### [Available records]
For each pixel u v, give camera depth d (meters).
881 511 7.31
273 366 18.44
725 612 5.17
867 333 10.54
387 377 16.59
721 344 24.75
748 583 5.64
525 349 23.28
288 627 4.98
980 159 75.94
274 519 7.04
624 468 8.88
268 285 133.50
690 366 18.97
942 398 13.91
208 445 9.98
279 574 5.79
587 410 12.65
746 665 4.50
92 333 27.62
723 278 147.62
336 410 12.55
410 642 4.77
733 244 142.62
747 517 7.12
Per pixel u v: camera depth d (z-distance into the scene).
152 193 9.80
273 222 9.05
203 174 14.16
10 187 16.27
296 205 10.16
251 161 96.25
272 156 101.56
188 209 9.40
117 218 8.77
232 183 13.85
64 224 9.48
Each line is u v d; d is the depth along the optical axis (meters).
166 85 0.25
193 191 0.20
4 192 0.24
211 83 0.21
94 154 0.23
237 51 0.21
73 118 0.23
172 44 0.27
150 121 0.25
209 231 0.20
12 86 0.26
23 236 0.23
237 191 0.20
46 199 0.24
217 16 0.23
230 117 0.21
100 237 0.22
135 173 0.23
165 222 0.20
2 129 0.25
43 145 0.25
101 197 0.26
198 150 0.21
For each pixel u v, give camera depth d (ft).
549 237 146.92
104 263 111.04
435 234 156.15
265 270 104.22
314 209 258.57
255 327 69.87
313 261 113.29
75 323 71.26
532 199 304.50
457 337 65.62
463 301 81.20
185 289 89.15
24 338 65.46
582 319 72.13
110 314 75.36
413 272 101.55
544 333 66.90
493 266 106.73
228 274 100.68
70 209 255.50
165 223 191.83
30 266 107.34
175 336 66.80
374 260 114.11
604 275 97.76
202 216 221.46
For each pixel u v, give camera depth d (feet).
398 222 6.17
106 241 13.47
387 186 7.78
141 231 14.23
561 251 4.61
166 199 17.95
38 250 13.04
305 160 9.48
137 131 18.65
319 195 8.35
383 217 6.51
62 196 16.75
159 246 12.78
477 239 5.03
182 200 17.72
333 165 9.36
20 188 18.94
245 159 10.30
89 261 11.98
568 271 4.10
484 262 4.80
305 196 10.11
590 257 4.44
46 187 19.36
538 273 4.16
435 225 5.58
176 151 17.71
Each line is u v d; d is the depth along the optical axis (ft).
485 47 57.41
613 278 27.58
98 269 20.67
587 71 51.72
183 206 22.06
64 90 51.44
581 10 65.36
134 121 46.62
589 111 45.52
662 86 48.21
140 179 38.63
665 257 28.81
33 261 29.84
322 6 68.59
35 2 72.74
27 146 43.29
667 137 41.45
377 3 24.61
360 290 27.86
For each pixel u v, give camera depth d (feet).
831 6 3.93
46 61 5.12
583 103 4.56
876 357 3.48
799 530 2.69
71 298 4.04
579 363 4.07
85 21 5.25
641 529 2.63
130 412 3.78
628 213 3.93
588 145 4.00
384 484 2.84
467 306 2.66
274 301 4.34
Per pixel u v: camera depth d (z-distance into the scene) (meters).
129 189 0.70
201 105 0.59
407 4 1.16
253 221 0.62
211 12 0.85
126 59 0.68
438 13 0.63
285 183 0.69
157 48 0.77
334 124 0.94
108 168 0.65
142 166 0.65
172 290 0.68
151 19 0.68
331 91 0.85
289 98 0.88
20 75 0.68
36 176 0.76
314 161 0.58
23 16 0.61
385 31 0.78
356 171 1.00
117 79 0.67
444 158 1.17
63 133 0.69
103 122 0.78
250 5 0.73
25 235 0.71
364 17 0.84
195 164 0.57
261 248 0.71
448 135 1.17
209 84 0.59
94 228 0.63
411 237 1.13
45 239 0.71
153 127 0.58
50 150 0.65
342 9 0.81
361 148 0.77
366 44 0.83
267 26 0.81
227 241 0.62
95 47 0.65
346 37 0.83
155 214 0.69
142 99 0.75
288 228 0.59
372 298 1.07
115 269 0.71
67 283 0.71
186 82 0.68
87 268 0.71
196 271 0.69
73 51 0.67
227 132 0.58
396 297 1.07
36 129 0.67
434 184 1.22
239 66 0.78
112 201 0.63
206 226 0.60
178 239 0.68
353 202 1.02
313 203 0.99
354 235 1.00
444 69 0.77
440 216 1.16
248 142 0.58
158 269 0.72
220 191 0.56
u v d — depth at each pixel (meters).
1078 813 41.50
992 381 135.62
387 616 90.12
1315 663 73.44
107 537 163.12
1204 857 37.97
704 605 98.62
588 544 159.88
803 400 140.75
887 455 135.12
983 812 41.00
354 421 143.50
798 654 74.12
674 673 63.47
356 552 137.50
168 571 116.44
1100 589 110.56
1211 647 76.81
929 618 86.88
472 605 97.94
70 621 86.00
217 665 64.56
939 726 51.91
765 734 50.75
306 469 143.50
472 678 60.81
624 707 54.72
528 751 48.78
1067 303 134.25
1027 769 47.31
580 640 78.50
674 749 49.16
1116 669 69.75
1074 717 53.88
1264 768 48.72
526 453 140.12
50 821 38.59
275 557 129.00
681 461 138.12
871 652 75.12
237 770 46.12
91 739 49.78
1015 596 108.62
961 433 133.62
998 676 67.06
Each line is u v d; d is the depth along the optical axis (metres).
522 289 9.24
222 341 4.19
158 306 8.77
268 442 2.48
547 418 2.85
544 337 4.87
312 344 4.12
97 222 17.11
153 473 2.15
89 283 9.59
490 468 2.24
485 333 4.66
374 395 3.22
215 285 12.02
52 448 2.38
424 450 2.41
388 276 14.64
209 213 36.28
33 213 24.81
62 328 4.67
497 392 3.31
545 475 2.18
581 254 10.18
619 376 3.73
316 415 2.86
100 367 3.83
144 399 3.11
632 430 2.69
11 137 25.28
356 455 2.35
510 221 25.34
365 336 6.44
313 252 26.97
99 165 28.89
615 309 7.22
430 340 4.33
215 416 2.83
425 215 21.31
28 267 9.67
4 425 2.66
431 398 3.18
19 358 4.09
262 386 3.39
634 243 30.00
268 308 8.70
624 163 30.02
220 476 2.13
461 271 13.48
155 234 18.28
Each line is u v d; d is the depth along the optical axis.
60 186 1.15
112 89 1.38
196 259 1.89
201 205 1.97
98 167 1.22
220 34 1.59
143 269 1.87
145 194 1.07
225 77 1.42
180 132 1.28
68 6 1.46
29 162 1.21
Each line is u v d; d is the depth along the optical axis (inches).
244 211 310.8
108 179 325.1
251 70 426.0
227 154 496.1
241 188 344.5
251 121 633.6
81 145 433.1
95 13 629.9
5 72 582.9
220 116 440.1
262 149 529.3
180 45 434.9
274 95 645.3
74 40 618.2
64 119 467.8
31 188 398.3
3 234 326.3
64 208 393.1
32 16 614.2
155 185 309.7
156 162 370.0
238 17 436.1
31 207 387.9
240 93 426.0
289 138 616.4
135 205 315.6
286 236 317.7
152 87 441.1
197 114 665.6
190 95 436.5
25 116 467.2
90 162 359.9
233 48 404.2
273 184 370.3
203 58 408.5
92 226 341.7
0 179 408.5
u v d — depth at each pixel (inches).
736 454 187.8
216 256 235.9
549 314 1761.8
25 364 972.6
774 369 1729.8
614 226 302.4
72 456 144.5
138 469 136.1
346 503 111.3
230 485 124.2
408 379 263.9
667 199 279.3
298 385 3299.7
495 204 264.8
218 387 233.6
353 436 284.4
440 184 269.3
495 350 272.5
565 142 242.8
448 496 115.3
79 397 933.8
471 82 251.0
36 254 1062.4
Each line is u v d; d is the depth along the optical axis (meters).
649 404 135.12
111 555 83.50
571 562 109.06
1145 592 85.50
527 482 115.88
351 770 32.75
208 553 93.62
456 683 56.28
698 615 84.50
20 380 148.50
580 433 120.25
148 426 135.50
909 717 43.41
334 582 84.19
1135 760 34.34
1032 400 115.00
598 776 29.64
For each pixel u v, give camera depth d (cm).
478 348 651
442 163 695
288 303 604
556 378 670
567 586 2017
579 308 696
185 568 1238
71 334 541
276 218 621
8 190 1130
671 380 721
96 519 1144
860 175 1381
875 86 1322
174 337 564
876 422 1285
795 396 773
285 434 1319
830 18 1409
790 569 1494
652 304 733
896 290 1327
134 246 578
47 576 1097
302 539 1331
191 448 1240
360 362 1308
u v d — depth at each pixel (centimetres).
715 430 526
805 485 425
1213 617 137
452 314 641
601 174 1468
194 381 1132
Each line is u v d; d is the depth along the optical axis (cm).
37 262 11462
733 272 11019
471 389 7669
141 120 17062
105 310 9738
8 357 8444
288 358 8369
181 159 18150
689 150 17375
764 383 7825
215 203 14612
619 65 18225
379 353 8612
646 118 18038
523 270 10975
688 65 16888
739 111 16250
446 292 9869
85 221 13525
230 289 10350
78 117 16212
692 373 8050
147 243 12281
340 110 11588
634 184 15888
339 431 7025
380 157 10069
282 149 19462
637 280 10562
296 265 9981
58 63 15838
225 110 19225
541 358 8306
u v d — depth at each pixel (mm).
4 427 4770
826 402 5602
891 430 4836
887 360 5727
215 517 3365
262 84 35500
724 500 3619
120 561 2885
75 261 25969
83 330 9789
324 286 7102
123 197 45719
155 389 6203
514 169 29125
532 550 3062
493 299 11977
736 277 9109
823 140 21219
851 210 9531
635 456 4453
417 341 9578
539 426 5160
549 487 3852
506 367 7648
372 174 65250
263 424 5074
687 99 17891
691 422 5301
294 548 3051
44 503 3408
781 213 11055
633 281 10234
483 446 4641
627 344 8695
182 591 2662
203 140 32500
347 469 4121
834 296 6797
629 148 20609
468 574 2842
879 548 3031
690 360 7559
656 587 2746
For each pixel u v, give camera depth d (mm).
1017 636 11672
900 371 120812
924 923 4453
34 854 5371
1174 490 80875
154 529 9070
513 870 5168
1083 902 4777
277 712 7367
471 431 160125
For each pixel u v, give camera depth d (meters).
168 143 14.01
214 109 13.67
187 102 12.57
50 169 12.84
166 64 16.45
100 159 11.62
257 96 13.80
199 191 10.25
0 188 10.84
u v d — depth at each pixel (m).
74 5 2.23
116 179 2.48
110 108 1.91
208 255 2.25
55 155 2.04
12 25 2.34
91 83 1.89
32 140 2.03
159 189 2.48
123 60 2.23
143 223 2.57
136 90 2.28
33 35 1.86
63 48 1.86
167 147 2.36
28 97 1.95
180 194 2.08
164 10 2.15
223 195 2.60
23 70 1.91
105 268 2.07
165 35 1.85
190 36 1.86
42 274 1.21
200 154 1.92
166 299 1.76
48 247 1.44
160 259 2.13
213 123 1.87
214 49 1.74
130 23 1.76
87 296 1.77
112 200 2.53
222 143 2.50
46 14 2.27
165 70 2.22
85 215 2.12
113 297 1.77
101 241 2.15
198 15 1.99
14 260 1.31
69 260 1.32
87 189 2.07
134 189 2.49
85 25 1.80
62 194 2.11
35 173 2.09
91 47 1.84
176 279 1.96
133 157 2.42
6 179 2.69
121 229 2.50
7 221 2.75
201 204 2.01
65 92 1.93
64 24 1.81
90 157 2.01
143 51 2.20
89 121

### [Your instructions]
From the data above, output exactly the lines between the one containing "262 149 529.3" and the one containing "203 58 408.5", counting both of them.

### [Reply]
262 149 529.3
180 45 434.9
274 95 645.3
74 40 618.2
64 119 467.8
31 188 398.3
3 234 326.3
64 208 393.1
32 16 614.2
155 185 309.7
156 162 370.0
238 17 436.1
31 207 387.9
240 93 426.0
289 138 616.4
135 205 315.6
286 236 317.7
152 87 441.1
197 114 665.6
190 95 436.5
25 116 467.2
90 162 359.9
233 48 404.2
273 184 370.3
203 58 408.5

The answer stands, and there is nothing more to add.